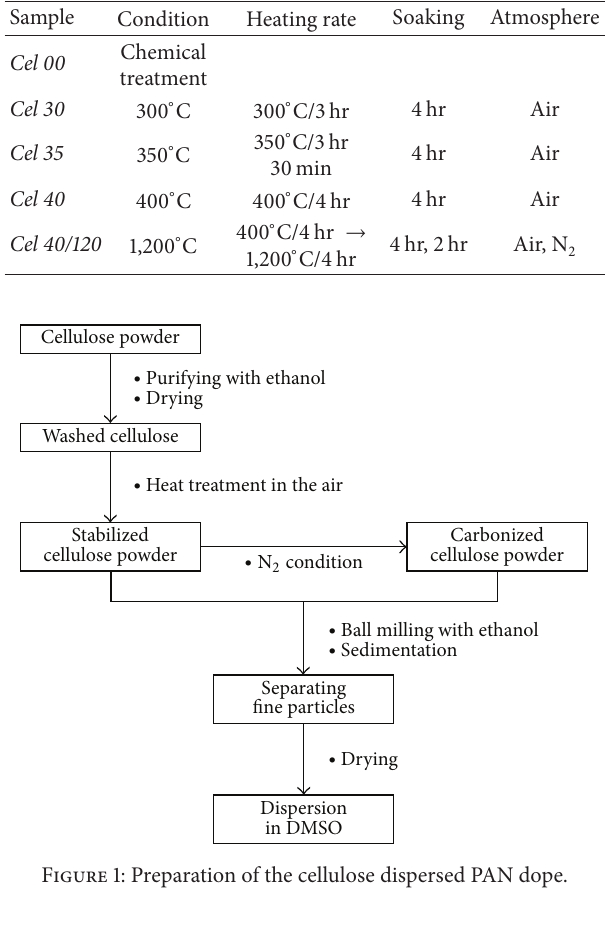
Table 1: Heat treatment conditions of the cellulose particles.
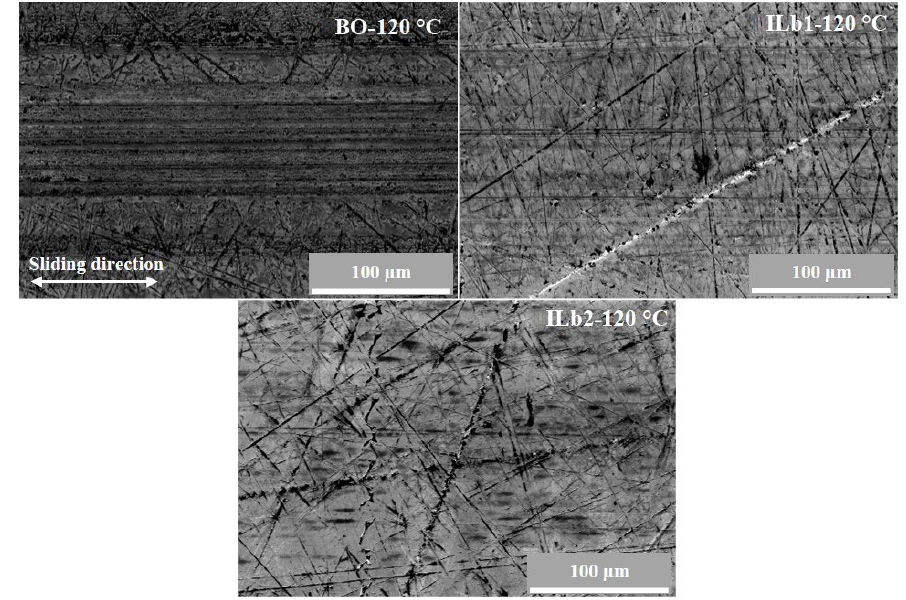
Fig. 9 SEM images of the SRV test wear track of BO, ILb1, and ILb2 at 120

· · · · ·

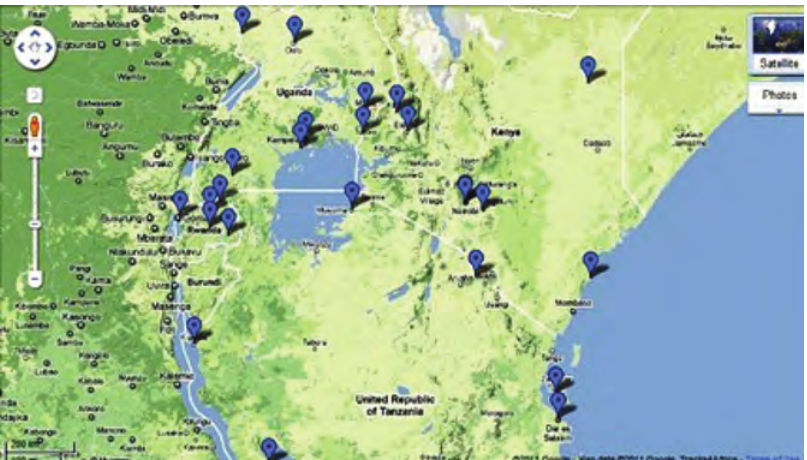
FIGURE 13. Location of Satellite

· · · · ·

## Exercise requirements:
Starting at the line with "Table 1: Heat" in the entries above, write out every line exactly until the line with "Fig. 9 SEM images" has been written. Include no pictures and nothing more.

## Expected answer:
Table 1: Heat treatment conditions of the cellulose particles.
Fig. 9 SEM images of the SRV test wear track of BO, ILb1, and ILb2 at 120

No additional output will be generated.